Designated Survivor is based on a real life political concept. It’s basically when the current president nominates one of their staff to sit out of the State of the Union in the unlikely event the government is wiped out. Although a very far-fetched idea, this is a routine which is carried out by the current US administration.
The shows’ creator David Guggenheim (most commonly known for writing the film ‘Taken’) manages to portray the unlikely event in a captivating and action-packed narrative. Tom Kirkman (played by star actor Kiefer Sutherland) is the housing and development secretary and just so happens to be the 'Designated Survivor' when an explosion engulfs the Capitol building and, you guessed it, wipes out almost all of the serving government.
Before ‘Kirkman’ could even begin to comprehend what has happened before him on live TV, he’s being sworn in as US president. Naturally, President Kirkman has a few nerves. After all, it’s not every day you happen to fall into a job making you one of the most powerful people in the world.
After half coming round to the idea of becoming president, Kirkman is ‘chucked in at the deep end’ and is given the small task of finding who was responsible for the terrorist attack on the Capitol; as well as convincing his peers and the American people, he is the right person for the job.

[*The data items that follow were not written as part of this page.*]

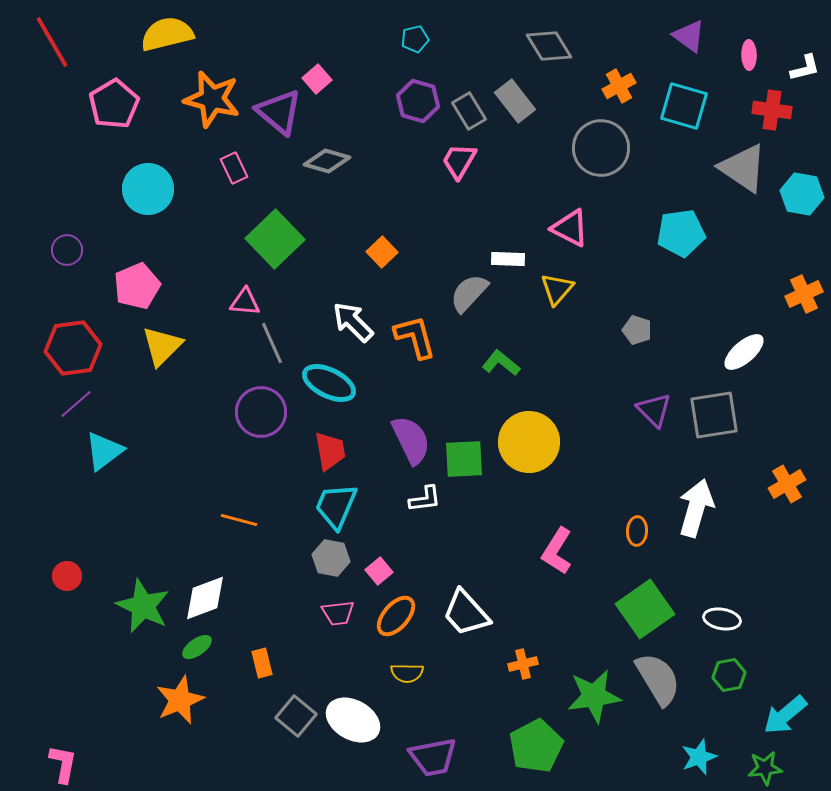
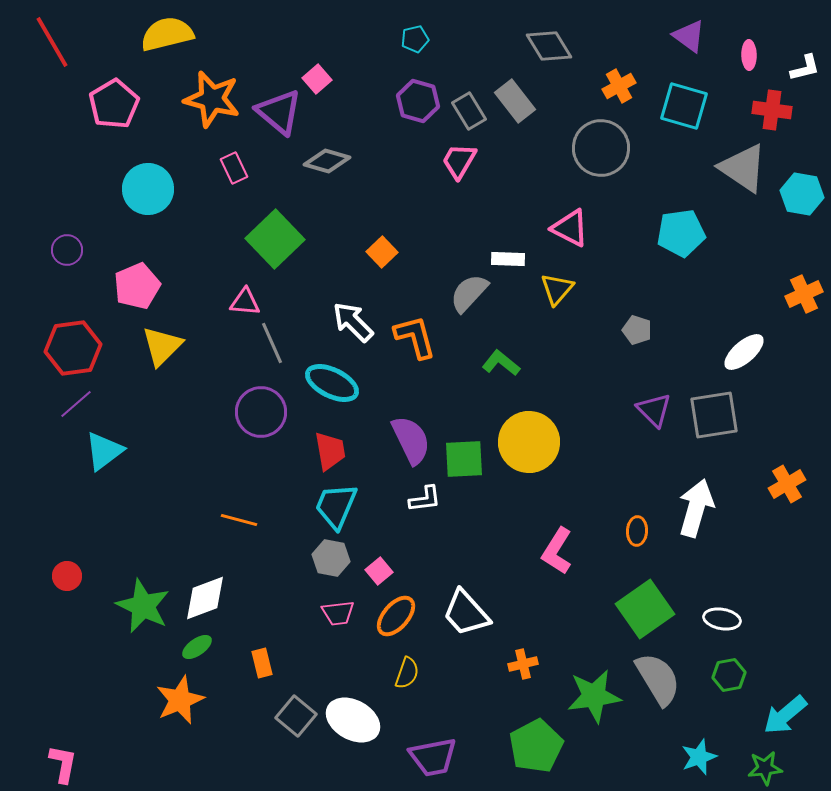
cyan ellipse at (329, 383): moved 3 px right
yellow semicircle at (407, 673): rotated 72 degrees counterclockwise
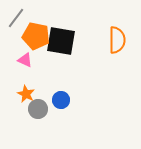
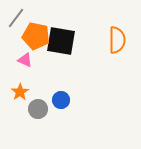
orange star: moved 6 px left, 2 px up; rotated 12 degrees clockwise
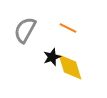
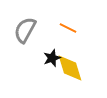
black star: moved 1 px down
yellow diamond: moved 1 px down
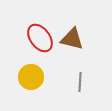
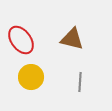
red ellipse: moved 19 px left, 2 px down
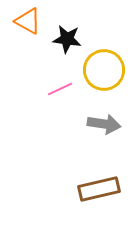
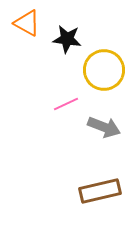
orange triangle: moved 1 px left, 2 px down
pink line: moved 6 px right, 15 px down
gray arrow: moved 3 px down; rotated 12 degrees clockwise
brown rectangle: moved 1 px right, 2 px down
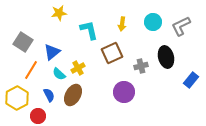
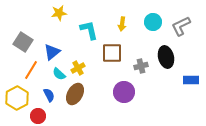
brown square: rotated 25 degrees clockwise
blue rectangle: rotated 49 degrees clockwise
brown ellipse: moved 2 px right, 1 px up
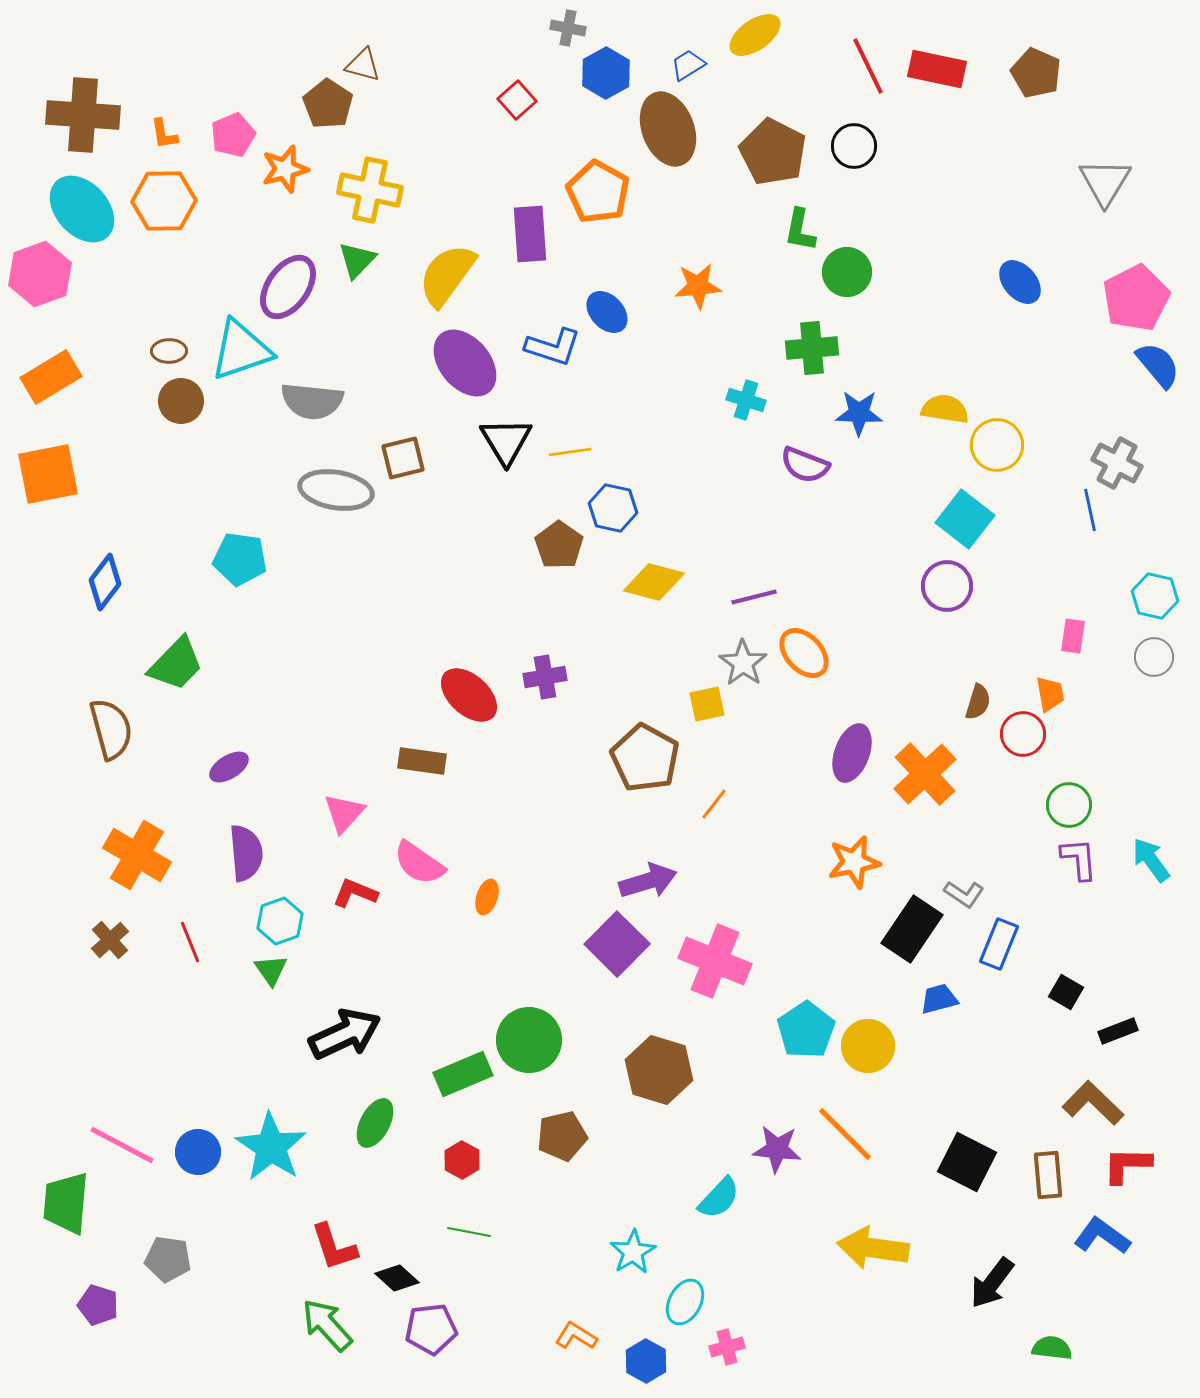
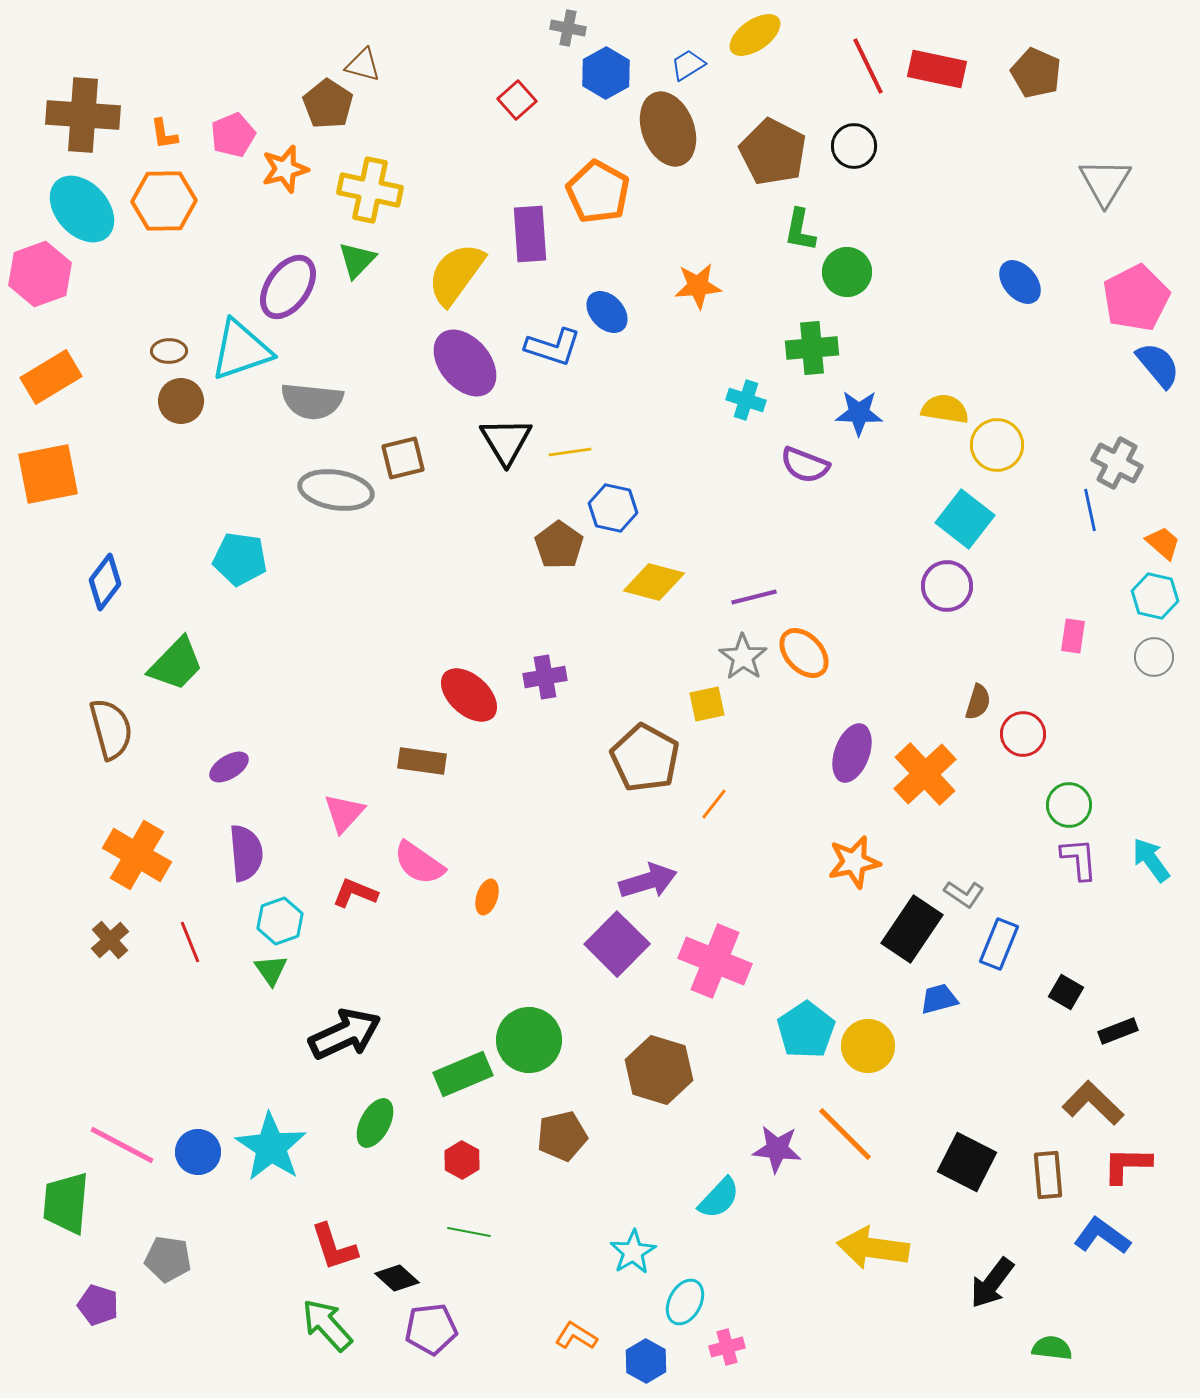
yellow semicircle at (447, 275): moved 9 px right, 1 px up
gray star at (743, 663): moved 6 px up
orange trapezoid at (1050, 694): moved 113 px right, 151 px up; rotated 39 degrees counterclockwise
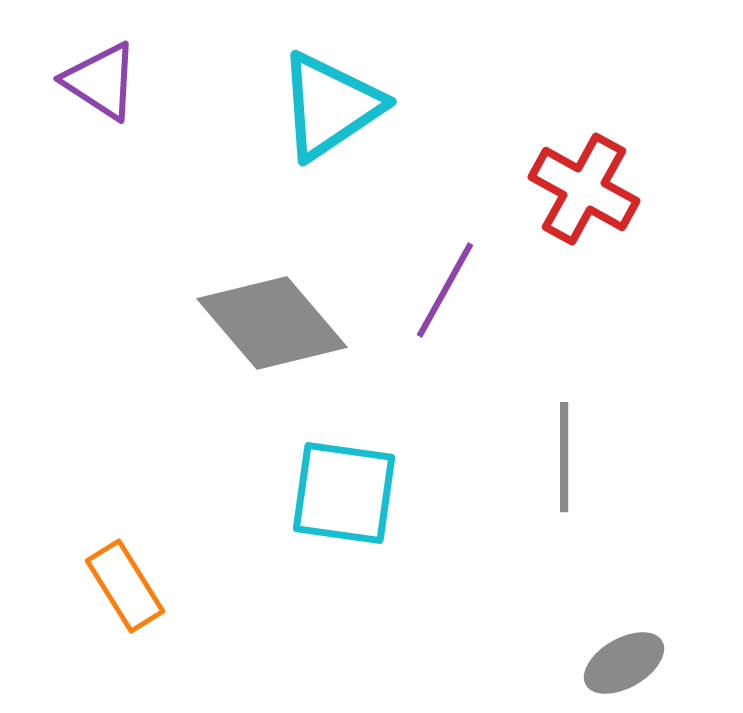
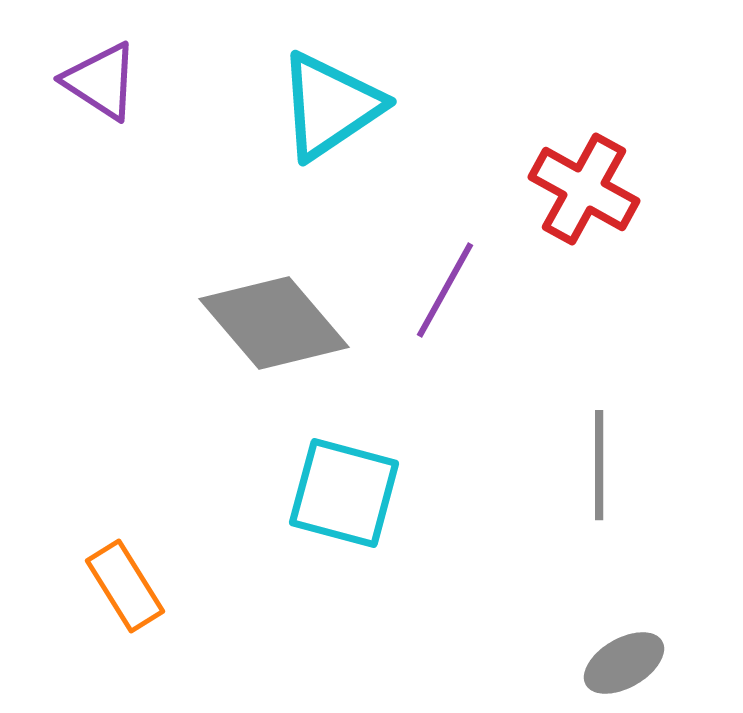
gray diamond: moved 2 px right
gray line: moved 35 px right, 8 px down
cyan square: rotated 7 degrees clockwise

Each episode brings to light a vast array of problems tackled whilst being the president (trade agreements, conflicts, spies — you name it); it’s probably covered in one of the action-packed episodes. Throughout the series, the president is portrayed in a positive light, acting firm but fair and genuinely having the American peoples’ safety and best interest at heart. This means you end up showing a certain amount of empathy towards President Kirkman.
There is also a background story, in which FBI Agent Hannah Wells (played by Maggie Q) tries to uncover to truth about the Capitol building bombing. This storyline acts as an undertone to each episode and has continued onto the most recent episode aired on Netflix (Season 2 Episode 4). It is uncovered that an American terrorist named Patrick Lloyd (played by Terry Serpico) is believed to be behind the attack with Agent Hannah Wells hot on his tail. He later threatens the US government to launch a further attack on civilians using sarin gas unless his demands are met. President Kirkman has to make a tough call and opts to use a drone strike on American soil to neutralize Lloyd.
It’s only when the FBI investigates the charred remains of the bunker Lloyd was hiding in that more questions appear…
My honest review of Designated Survivor is that I think it’s great and I genuinely look forward to each episode week after week. Although the general storyline is very far-fetched, the acting and the way it’s filmed really makes for an interesting and captivating watch. You seem to build a relationship with some of the main characters throughout the episodes, but quickly learn that not all of them can be trusted.
Designated Survivor is a sort of hybrid between House of Cards and 24. It encapsulates the ‘behind closed doors’ political drama of the White House and the sort of fast-paced action associated with foiling terrorist attacks. It keeps the viewer engaged and on the edge of their seat.
I’m unsure why this series hasn’t quite picked up the glitz and glamour of other Netflix Original series, such as The Crown, House of Cards, and Narcos, but instead continues to quietly impress loyal viewers.